I finally found out that the song was by Third Eye Blind. "No way," I thought. "That doesn't sound anything like "Semi-Charmed Kind of Life" and there are no hints of that 'will I GRADUATE?' song. I just can't be. The deej messed up." Soon after, I found out that it was, in fact, them.
--I can no longer like that song, I guess.
--But wait, you like(d) that song so much.
--Yeah, but 3eb.
--Still, man, you REALLY liked it. It was your favorite radio song. You even admitted that to yourself. I'm calling you on it.
--But, I like punk rock.
--You were thinking about buying whatever album that song was on.
--That's because I thought the rest of the ablum might be cool like that song is cool.
--Me too. Just because we now know that it probably isn't, though, doesn't mean you can all of the sudden hate that song.
--Nope. Not if you want to keep it real.
So, on that day, "keeping it real" started to mean something. What I like is what I like. Just because stupid people or a the majority might like something, doesn't mean that I can't. Disliking something doesn't make me more interesting.
It may sound dumb, but this realization changed a lot about me. It broadened not only the music I like, but also other things like movies. (Joe Ghiz: I still think Minority Report was boring and Bourne Identity was great. I was being real that weekend.)
So, here's to you, "Never Let You Go" by Third Eye Blind. You made me better people.
"You say that I've changed. Well maybe I did. But even if I've changed. What's wrong with it?"
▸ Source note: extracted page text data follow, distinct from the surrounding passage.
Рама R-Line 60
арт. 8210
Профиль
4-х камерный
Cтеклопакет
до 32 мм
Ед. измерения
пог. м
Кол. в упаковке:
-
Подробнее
(sidenote: maybe Third Eye Blind, lame name and mostly lame music aside, aren't totally lame. From wikipedia: The band gained major label attention after their second demo was released in 1995, including that of Clive Davis, who invited the band to perform a showcase for Arista Records in New York City. During Third Eye Blind concerts at the time, it was customary for the band to have a piñata release candy above their mosh pits, yet at the showcase for the record executives, lead singer Stephan Jenkins released live crickets from the piñata instead.